SIGMA: Single Interpolated Generative Model for Anomalies
Ranit Das, David Shih
TL;DR
The paper tackles the computational bottleneck of resonant anomaly detection by proposing SIGMA, which trains a single flow on all data and uses parameter interpolation to the signal region, thereby avoiding per-SR retraining. It builds on conditional flow matching to approximate the background distribution, incorporating a frequency embedding to capture high-frequency components associated with localized signals. The key contributions are the data-driven, all-data background template with fast SR interpolation, a comparative analysis of CR-based and SIGMA interpolation in terms of SIC performance, and substantial training-time gains over prior methods.

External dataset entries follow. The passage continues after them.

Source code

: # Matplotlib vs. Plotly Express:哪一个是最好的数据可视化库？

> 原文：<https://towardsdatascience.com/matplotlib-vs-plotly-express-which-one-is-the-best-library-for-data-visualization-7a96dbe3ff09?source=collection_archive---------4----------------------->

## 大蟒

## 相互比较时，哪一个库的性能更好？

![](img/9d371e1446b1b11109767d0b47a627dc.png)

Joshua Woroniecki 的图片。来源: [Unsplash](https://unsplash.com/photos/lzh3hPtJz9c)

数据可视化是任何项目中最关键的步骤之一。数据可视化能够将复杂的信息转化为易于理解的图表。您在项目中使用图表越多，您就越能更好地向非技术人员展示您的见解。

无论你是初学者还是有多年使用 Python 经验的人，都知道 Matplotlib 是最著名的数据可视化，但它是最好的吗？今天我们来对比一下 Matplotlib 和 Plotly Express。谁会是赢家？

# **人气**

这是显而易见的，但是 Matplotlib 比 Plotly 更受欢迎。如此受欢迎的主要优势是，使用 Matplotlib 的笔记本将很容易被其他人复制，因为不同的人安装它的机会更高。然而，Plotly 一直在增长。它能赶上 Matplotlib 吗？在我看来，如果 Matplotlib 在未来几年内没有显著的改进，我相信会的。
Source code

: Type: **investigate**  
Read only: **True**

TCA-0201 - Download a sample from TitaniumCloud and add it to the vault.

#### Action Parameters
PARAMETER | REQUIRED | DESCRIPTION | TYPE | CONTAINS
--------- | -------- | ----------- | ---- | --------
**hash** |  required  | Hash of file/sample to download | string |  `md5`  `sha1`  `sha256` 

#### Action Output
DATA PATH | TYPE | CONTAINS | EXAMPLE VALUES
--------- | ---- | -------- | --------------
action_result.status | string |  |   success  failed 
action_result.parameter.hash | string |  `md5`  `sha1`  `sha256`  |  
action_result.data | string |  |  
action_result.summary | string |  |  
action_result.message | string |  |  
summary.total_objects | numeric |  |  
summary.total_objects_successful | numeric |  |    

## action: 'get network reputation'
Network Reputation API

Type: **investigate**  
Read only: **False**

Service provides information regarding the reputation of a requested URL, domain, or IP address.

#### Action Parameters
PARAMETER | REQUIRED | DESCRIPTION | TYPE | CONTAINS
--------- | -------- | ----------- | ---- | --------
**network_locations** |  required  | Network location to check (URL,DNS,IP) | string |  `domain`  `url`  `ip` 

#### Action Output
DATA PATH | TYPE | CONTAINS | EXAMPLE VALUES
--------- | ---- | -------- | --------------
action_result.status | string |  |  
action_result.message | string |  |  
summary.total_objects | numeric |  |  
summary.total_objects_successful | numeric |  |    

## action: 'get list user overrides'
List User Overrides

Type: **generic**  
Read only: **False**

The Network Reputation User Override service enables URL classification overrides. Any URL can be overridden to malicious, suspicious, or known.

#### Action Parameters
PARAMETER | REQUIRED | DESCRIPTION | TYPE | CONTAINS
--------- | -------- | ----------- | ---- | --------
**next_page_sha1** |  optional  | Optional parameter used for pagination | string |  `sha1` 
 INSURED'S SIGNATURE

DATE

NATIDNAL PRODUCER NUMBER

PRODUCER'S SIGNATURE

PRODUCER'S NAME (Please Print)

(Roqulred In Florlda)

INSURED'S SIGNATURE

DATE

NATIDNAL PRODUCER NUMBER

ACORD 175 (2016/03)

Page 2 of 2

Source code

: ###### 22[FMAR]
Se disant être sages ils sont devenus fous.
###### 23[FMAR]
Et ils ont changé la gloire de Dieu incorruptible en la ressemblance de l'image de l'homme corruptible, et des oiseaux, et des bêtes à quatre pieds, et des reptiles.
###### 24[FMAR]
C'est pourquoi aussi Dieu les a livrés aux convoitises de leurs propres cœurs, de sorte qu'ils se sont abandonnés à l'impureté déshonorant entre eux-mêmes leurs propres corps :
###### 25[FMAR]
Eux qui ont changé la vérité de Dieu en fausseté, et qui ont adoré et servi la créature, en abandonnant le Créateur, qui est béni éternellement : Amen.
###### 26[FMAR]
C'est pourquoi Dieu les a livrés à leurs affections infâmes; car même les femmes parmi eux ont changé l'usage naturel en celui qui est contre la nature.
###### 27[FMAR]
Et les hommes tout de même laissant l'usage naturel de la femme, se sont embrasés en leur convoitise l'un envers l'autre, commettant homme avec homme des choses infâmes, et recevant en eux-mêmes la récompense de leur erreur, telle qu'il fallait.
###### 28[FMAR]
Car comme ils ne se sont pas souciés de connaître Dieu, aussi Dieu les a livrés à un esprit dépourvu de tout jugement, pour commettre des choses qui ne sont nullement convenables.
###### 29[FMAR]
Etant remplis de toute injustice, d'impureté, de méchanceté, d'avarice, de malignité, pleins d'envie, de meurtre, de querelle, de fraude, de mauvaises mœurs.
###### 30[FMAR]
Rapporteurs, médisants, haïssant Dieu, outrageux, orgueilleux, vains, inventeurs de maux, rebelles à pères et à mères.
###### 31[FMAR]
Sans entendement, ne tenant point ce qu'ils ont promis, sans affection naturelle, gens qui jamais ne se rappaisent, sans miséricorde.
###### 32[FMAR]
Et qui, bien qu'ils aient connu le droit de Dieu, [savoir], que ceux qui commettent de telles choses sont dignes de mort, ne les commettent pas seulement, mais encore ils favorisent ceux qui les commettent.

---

This approach enables scalable, model-agnostic bump-hunt analyses on large datasets while preserving sensitivity to localized anomalies, with $R_{ m optimal}(x)=\frac{p_{\rm data}(x)}{p_{\rm background}(x)}$ guiding the detection framework.
Abstract
A key step in any resonant anomaly detection search is accurate modeling of the background distribution in each signal region. Data-driven methods like CATHODE accomplish this by training separate generative models on the complement of each signal region, and interpolating them into their corresponding signal regions. Having to re-train the generative model on essentially the entire dataset for each signal region is a major computational cost in a typical sliding window search with many signal regions. Here, we present SIGMA, a new, fully data-driven, computationally-efficient method for estimating background distributions. The idea is to train a single generative model on all of the data and interpolate its parameters in sideband regions in order to obtain a model for the background in the signal region. The SIGMA method significantly reduces the computational cost compared to previous approaches, while retaining a similar high quality of background modeling and sensitivity to anomalous signals.